Plants need just a few things to survive: sunlight, water, nutrients, fresh air, and enough space to spread out and thrive. They are simple creations, in a way. They can also be seen as complex, however, because only certain plants can grow in a given climate or geographical area. Some plants are tolerant to dry hot days and cold nights, and others need constant, moderate temperatures, and others still want some shade and some sun but not too much of either one. We know that some plants, like a cactus, can withstand extreme heat and thrive in a hot desert. Can plants live where it is extremely cold, however?
Permanently Frozen but Active
At both the south and north poles, home to some of the coldest temperatures on Earth, there is ground that never thaws. It is called permafrost, and by definition, this is subsurface soil that stays completely frozen for a minimum of two years, without thawing. This means the ground remains at 32°F (0°C) or colder and has ice in it.
You can say that plants can grow in the permafrost, if we refer to the term “permafrost” in a general sense. According to NASA, up to a quarter of the land in the Northern Hemisphere has permafrost underneath it, which consists of various layers of soil. The lower layers are technically where you can find the true permafrost as these layers do not thaw out. They consist of a heavy mixture of rock, soil, and sand which is held together by large swathes of ice, underground.
On top of this is what is called the “active layer”. This is where plants can sometimes grow. This section is made up of large amounts of organic carbon, which is matter made from dead plants that have never decomposed because of the extreme cold temperatures.

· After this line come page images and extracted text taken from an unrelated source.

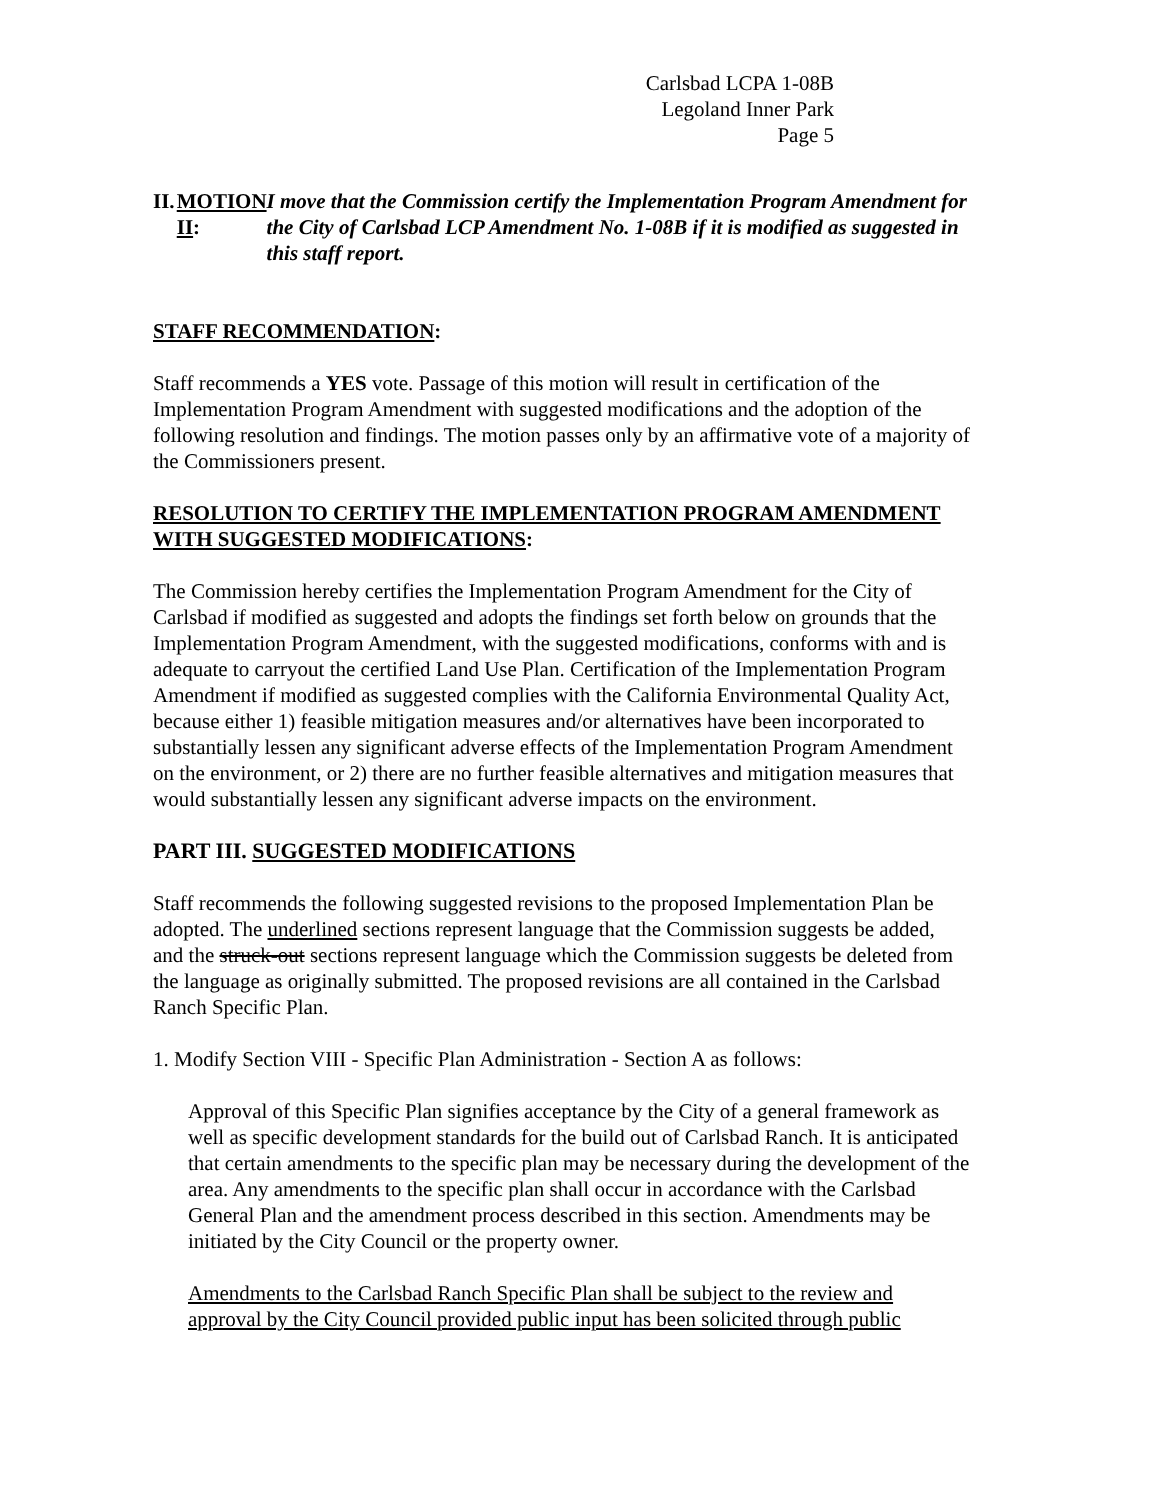Carlsbad LCPA 1-08B
Legoland Inner Park
Page 5
II. MOTION II: I move that the Commission certify the Implementation Program Amendment for the City of Carlsbad LCP Amendment No. 1-08B if it is modified as suggested in this staff report.
STAFF RECOMMENDATION:
Staff recommends a YES vote. Passage of this motion will result in certification of the Implementation Program Amendment with suggested modifications and the adoption of the following resolution and findings. The motion passes only by an affirmative vote of a majority of the Commissioners present.
RESOLUTION TO CERTIFY THE IMPLEMENTATION PROGRAM AMENDMENT WITH SUGGESTED MODIFICATIONS:
The Commission hereby certifies the Implementation Program Amendment for the City of Carlsbad if modified as suggested and adopts the findings set forth below on grounds that the Implementation Program Amendment, with the suggested modifications, conforms with and is adequate to carryout the certified Land Use Plan. Certification of the Implementation Program Amendment if modified as suggested complies with the California Environmental Quality Act, because either 1) feasible mitigation measures and/or alternatives have been incorporated to substantially lessen any significant adverse effects of the Implementation Program Amendment on the environment, or 2) there are no further feasible alternatives and mitigation measures that would substantially lessen any significant adverse impacts on the environment.
PART III. SUGGESTED MODIFICATIONS
Staff recommends the following suggested revisions to the proposed Implementation Plan be adopted. The underlined sections represent language that the Commission suggests be added, and the struck-out sections represent language which the Commission suggests be deleted from the language as originally submitted. The proposed revisions are all contained in the Carlsbad Ranch Specific Plan.
1. Modify Section VIII - Specific Plan Administration - Section A as follows:
Approval of this Specific Plan signifies acceptance by the City of a general framework as well as specific development standards for the build out of Carlsbad Ranch. It is anticipated that certain amendments to the specific plan may be necessary during the development of the area. Any amendments to the specific plan shall occur in accordance with the Carlsbad General Plan and the amendment process described in this section. Amendments may be initiated by the City Council or the property owner.
Amendments to the Carlsbad Ranch Specific Plan shall be subject to the review and approval by the City Council provided public input has been solicited through public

Unlike the ground beneath it, the active layer does thaw each year in summer in warmer areas, and refreezes in the fall. According to its definition, permafrost is actually underground, and so plants can not grow there. They can grow, however, in the active layer on top of it.

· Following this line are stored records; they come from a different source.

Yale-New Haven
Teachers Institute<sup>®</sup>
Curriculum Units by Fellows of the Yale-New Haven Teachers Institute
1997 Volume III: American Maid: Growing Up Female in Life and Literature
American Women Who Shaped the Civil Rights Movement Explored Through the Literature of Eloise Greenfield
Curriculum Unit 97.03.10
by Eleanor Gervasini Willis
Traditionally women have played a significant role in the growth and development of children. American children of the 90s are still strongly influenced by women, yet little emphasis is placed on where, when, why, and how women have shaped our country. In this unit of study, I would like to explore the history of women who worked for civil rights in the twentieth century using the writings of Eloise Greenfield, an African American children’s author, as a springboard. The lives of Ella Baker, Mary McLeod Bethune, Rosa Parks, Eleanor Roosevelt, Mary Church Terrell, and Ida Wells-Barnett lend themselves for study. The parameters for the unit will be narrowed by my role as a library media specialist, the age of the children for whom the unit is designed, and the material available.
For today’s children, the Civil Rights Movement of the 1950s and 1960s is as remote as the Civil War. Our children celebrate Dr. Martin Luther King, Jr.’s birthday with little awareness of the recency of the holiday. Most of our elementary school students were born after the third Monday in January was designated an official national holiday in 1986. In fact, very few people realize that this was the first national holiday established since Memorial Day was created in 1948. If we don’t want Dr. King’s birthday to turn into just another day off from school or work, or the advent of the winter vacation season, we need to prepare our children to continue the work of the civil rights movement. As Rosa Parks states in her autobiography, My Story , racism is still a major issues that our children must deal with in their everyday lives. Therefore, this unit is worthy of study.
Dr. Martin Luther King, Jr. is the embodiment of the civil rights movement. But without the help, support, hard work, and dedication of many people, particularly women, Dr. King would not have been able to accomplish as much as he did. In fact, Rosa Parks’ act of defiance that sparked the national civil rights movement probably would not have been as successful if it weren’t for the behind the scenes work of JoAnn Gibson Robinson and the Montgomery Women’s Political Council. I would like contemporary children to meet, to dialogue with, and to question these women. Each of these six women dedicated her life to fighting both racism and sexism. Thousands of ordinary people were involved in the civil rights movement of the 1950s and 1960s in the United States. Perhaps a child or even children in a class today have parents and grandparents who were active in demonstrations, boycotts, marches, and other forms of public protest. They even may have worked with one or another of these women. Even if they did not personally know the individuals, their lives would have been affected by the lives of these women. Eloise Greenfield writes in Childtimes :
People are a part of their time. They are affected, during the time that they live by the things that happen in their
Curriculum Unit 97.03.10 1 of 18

Arctic And Antarctic Plants
Since the active layer of the permafrost is often not that thick, plants that require deep root systems, like trees, cannot grow at the poles. There are many smaller plants that do thrive there each year, when temperatures rise in the warmer season.
In the Arctic, you can find about 1,700 species of plants. These include herbs, grasses, dwarf shrubs, mosses, lichens, and flowering plants. Some specific examples of arctic plants are purple saxifrage, the pasque flower, the arctic poppy, cotton grass, and reindeer lichen.

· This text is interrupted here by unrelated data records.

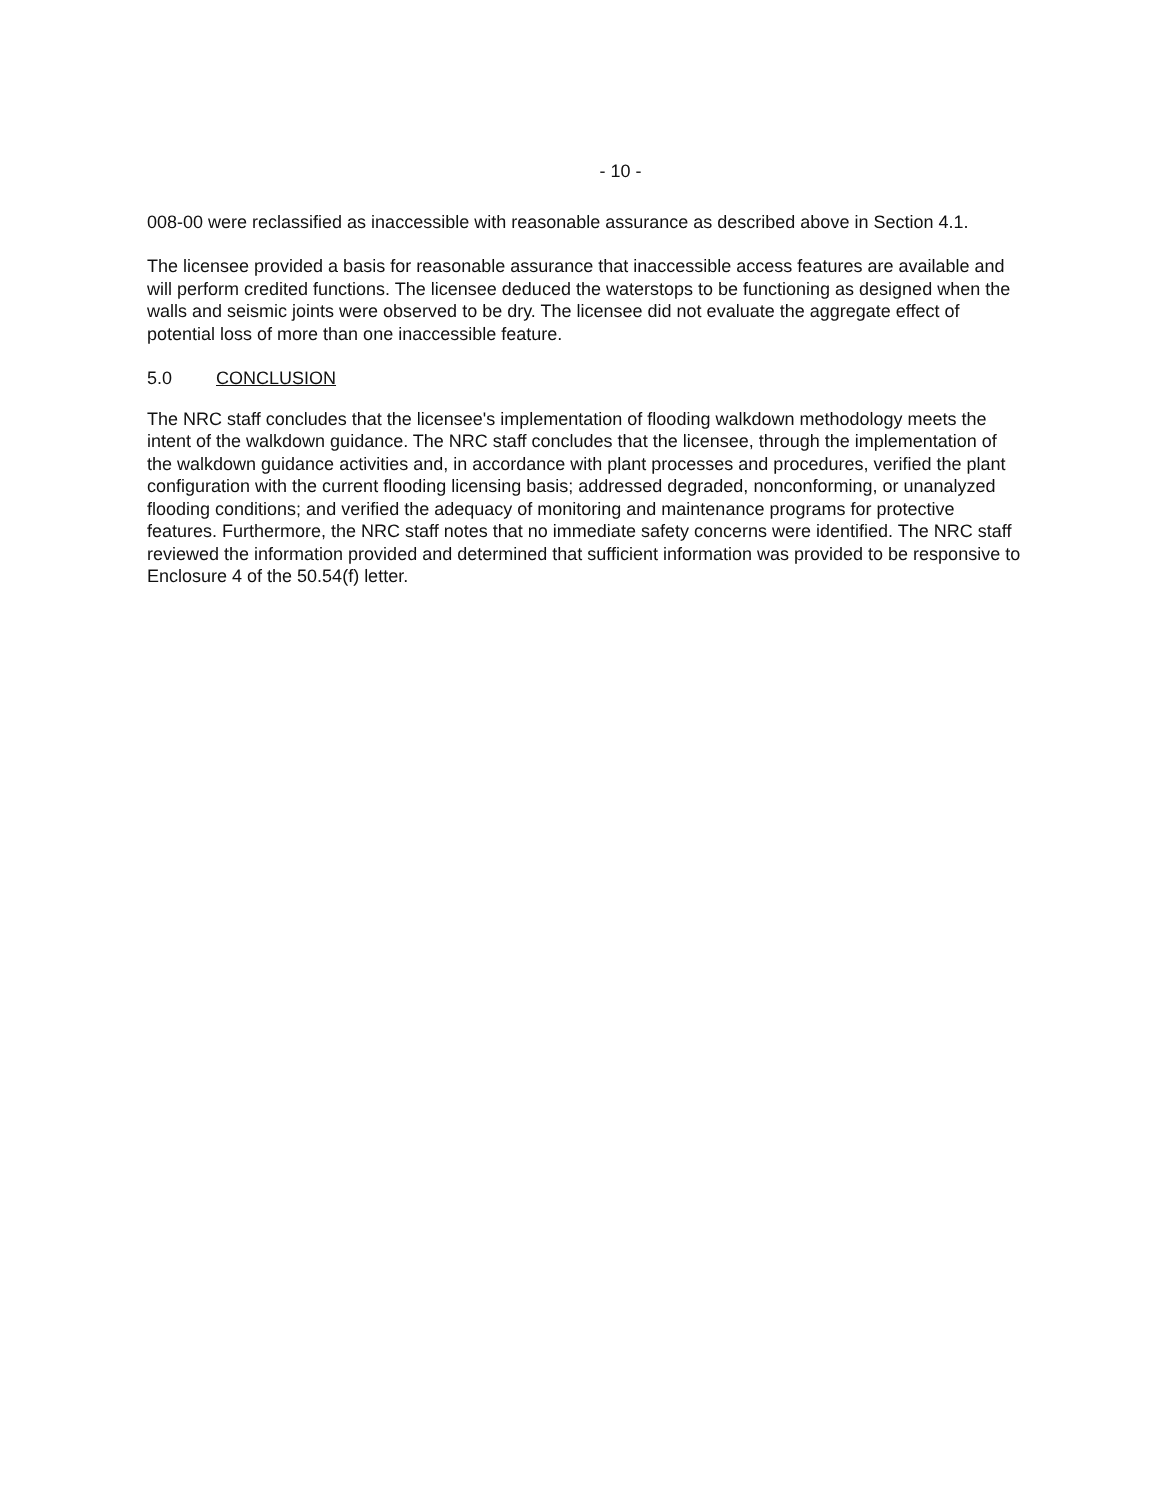- 10 -
008-00 were reclassified as inaccessible with reasonable assurance as described above in Section 4.1.
The licensee provided a basis for reasonable assurance that inaccessible access features are available and will perform credited functions. The licensee deduced the waterstops to be functioning as designed when the walls and seismic joints were observed to be dry. The licensee did not evaluate the aggregate effect of potential loss of more than one inaccessible feature.
5.0 CONCLUSION
The NRC staff concludes that the licensee's implementation of flooding walkdown methodology meets the intent of the walkdown guidance. The NRC staff concludes that the licensee, through the implementation of the walkdown guidance activities and, in accordance with plant processes and procedures, verified the plant configuration with the current flooding licensing basis; addressed degraded, nonconforming, or unanalyzed flooding conditions; and verified the adequacy of monitoring and maintenance programs for protective features. Furthermore, the NRC staff notes that no immediate safety concerns were identified. The NRC staff reviewed the information provided and determined that sufficient information was provided to be responsive to Enclosure 4 of the 50.54(f) letter.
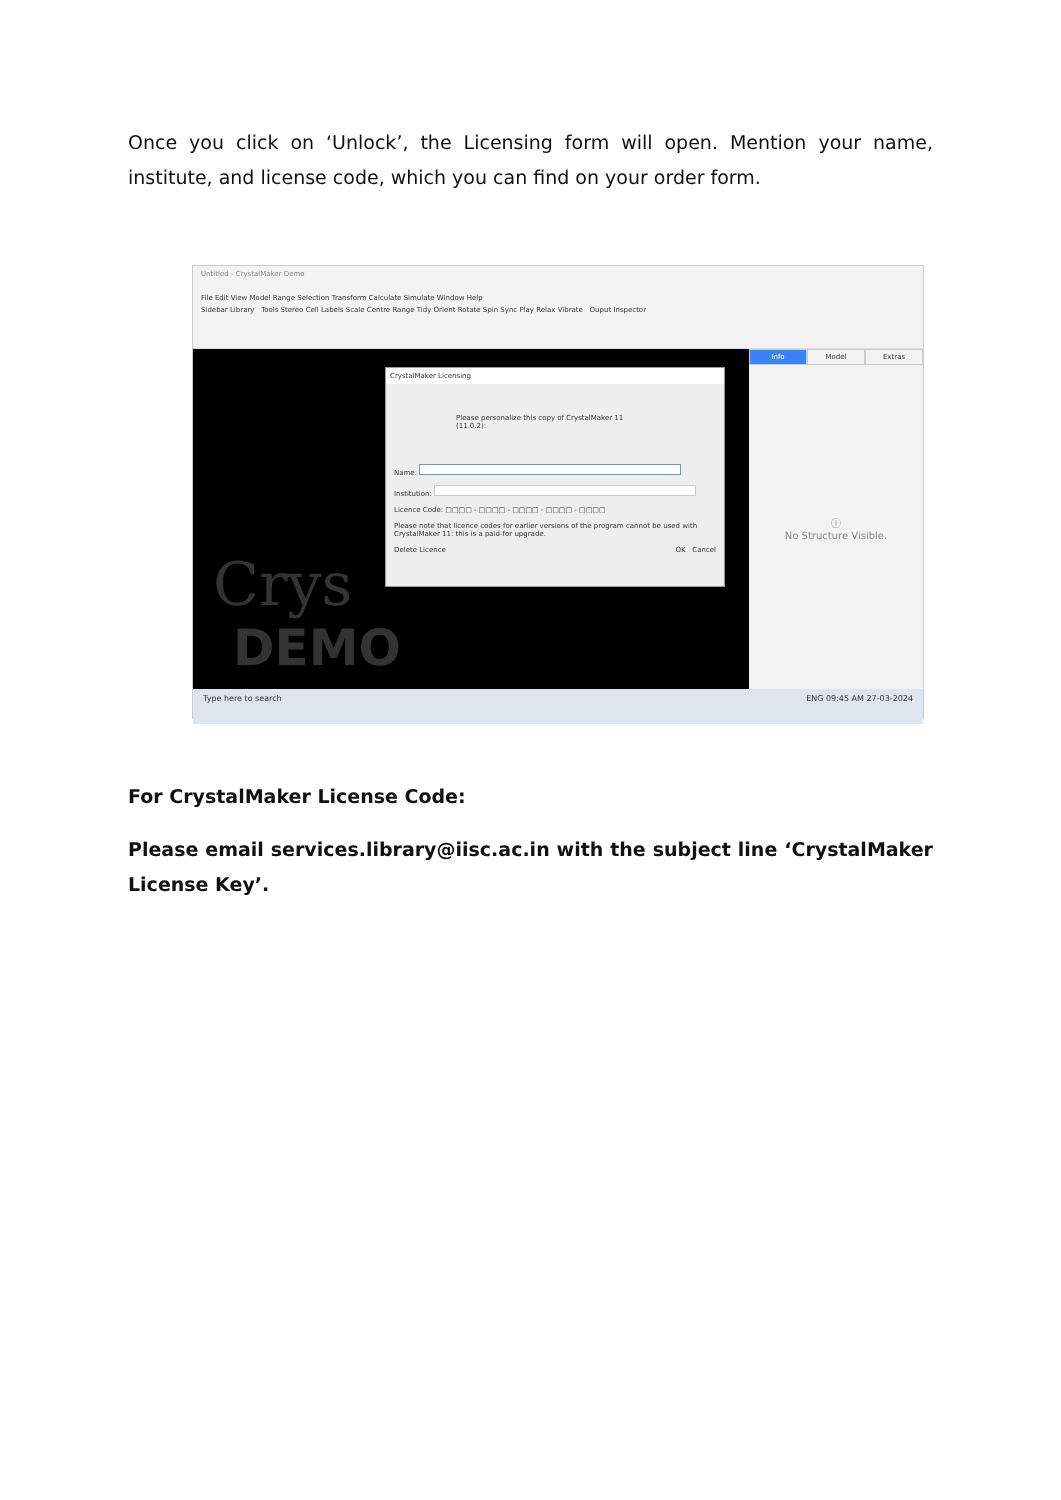Once you click on ‘Unlock’, the Licensing form will open. Mention your name, institute, and license code, which you can find on your order form.
Untitled - CrystalMaker Demo
File Edit View Model Range Selection Transform Calculate Simulate Window Help
Sidebar Library Tools Stereo Cell Labels Scale Centre Range Tidy Orient Rotate Spin Sync Play Relax Vibrate Ouput Inspector
CrystalMaker Licensing
Please personalize this copy of CrystalMaker 11 (11.0.2):
Name:
Institution:
Licence Code: □□□□ - □□□□ - □□□□ - □□□□ - □□□□
Please note that licence codes for earlier versions of the program cannot be used with CrystalMaker 11: this is a paid-for upgrade.
Delete Licence OK Cancel
Crys
DEMO
Info Model Extras
ⓘ
No Structure Visible.
Type here to search ENG 09:45 AM 27-03-2024
For CrystalMaker License Code:
Please email services.library@iisc.ac.in with the subject line ‘CrystalMaker License Key’.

The Antarctic is also home to many types of plants. These include hundreds of species of moss and lichen, and two vascular plants: Antarctic hair grass and Antarctic pearlwort.
1. Reviving Ancient Plants
Places with extreme cold temperatures that provide for ground that never thaws are places that can also store history frozen in time. Scientists have found sediment containing ancient seeds from plants that were alive 30,000 years ago frozen in places like Siberia.
Amazingly, with some skill and luck, scientists are now able to bring some of these plants back to life. They do this by applying growth hormones to the plant remnants. This can kick-start the plant’s growth. As the permafrost melts with global warming, more ancient plants are likely to be “reborn” and other secrets revealed from beneath the ice. Global warming is not really a good thing in general, but it is enticing to think of what we may discover.